Liquid Biopsy for Breast Cancer

A liquid biopsy can detect circulating levels of cell-free DNA (cfDNA) and circulating tumor DNA (ctDNA).

In a meta-analysis that included 69 published research studies. with 5,736 breast cancer patients, researchers determined that the status of ctDNA mutation predicts disease recurrence and adverse survival results. They also found that the levels of cfDNA can predict metastasis of the axillary lymph node.

Monarch Robotic Endoscopy for Lung Cancer

This may be advantageous for patients with external lung lesions that need biopsy prior to surgery, radiation, targeted therapies, or immunotherapy.

Genomic Cancer Screening in Embryos

A polygenic risk score used by genomic prediction accurately distinguished which person in a set of siblings will inherit a medical condition. The accuracy was cited between 70% and 90%, depending upon the condition.

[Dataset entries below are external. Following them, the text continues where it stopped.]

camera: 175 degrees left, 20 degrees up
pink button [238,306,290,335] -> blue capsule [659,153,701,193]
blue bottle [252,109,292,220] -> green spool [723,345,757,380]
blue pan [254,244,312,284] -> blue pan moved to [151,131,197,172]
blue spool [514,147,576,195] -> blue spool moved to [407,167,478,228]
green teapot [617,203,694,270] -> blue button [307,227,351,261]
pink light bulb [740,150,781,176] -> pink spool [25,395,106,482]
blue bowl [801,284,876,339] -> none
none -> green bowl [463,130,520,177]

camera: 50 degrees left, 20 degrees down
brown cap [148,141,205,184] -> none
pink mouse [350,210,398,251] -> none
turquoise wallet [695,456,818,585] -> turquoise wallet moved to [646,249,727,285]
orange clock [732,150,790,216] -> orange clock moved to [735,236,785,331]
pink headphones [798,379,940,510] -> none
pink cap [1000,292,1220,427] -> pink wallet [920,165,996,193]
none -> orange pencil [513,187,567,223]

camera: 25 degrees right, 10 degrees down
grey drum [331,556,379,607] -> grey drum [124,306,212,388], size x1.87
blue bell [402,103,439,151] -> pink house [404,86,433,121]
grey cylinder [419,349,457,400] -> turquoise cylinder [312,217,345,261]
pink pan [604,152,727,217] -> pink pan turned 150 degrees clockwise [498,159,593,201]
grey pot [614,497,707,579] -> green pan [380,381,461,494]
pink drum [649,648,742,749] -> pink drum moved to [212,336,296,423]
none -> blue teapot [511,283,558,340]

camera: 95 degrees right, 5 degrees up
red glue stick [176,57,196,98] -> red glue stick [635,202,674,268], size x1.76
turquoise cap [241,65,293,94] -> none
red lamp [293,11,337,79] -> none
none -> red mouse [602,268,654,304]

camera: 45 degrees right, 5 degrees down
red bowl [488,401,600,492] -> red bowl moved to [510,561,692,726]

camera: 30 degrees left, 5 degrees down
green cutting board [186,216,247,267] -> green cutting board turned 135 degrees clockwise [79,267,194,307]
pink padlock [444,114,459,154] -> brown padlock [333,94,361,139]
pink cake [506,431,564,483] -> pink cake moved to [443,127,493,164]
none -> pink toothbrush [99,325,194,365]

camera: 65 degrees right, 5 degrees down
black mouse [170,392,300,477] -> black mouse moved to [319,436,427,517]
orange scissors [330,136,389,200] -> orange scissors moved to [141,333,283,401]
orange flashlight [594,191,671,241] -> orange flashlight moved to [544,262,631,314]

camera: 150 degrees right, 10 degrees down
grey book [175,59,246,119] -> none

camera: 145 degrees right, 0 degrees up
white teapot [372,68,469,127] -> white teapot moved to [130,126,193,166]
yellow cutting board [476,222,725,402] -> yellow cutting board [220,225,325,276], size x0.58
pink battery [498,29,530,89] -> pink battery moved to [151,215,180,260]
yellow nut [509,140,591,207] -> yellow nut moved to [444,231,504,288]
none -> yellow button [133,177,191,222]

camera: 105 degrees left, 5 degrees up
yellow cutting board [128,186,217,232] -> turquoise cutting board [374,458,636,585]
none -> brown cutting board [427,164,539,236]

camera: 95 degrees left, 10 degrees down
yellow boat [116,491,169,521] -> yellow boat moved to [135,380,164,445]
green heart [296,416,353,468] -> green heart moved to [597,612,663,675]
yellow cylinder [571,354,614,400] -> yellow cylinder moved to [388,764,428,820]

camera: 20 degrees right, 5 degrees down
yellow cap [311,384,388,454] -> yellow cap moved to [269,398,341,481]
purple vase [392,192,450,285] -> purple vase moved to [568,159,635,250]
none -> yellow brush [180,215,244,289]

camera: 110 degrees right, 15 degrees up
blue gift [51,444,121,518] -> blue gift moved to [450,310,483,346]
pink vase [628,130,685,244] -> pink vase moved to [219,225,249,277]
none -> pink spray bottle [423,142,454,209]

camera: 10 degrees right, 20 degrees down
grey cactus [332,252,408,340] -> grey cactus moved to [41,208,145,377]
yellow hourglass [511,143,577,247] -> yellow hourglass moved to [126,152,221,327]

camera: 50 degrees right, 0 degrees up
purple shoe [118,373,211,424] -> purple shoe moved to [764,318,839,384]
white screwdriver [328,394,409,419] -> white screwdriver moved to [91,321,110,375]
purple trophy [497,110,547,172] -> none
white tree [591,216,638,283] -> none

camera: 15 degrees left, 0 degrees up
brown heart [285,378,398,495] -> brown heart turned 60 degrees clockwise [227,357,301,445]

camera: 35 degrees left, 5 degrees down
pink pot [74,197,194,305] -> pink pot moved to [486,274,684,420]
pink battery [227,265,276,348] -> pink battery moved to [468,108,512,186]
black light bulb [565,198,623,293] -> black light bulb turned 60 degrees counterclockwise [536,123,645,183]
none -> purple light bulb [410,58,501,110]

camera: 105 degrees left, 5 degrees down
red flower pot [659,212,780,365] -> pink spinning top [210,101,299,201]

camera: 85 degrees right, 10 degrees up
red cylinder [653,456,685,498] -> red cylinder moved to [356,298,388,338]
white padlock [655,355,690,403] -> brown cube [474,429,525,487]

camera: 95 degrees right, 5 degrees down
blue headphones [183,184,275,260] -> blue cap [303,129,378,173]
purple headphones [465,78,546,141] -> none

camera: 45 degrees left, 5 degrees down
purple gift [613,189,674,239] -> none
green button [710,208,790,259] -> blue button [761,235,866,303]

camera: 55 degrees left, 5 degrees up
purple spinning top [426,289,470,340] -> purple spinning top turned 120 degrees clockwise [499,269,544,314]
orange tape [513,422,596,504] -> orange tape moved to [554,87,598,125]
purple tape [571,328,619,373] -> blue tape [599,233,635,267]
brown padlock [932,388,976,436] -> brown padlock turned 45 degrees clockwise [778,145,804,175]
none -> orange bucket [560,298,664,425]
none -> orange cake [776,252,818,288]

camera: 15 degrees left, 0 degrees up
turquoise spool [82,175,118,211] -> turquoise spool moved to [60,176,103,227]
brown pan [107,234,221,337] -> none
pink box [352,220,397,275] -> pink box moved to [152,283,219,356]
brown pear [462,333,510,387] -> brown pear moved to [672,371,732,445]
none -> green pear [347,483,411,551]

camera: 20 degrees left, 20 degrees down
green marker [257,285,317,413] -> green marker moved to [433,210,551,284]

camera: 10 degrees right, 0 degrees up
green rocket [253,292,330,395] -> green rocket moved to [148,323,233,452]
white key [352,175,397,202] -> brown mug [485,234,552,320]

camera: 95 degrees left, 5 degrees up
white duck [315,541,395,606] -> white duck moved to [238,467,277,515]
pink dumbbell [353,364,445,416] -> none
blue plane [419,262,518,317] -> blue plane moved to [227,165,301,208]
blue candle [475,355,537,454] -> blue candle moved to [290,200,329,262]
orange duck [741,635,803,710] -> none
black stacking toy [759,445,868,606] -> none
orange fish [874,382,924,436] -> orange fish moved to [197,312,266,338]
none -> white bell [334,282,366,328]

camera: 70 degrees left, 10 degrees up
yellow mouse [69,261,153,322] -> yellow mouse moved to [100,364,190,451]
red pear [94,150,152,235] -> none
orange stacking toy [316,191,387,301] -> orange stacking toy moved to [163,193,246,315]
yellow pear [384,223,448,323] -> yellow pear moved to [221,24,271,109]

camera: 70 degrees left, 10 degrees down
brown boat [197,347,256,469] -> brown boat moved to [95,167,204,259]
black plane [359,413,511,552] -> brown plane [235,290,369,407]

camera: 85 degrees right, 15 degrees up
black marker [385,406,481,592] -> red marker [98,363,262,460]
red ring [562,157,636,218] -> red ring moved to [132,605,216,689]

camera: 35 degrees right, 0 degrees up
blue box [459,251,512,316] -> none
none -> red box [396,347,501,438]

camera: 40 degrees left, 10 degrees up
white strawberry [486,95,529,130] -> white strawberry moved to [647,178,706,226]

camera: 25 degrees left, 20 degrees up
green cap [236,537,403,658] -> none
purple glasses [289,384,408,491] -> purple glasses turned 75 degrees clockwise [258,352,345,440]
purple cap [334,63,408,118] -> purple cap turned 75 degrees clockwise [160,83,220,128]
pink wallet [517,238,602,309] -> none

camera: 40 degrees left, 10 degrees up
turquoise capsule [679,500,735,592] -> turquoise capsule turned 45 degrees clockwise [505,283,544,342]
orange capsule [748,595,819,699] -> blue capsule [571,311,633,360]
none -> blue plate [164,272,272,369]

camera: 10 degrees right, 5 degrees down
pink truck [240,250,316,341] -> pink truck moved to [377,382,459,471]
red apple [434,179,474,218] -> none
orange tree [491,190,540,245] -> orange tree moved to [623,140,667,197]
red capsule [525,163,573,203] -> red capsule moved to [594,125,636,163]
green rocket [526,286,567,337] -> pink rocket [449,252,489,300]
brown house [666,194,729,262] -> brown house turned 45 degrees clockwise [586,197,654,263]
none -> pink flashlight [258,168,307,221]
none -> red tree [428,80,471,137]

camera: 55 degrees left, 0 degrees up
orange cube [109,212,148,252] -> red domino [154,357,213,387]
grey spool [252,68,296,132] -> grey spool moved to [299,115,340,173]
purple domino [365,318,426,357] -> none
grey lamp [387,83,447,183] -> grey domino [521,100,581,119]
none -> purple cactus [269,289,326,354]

At-Home Urine Test for Prostate Cancer

A convenient, at-home urine test can be used to detect extracellular vesicle-derived RNA to provide prognostic information for men under active surveillance for prostate cancer.   

A Word From Verywell

Cancer research that is investigating better treatments and diagnostic tools is ongoing. Even if you have advanced metastatic cancer, it may be comforting to know that newer treatments are being studied and approved every year. As treatments become better and better, your chances of survival and remission will also improve. If you have been diagnosed with cancer, it may also help to seek a cancer support group to boost your mental well-being and resilience.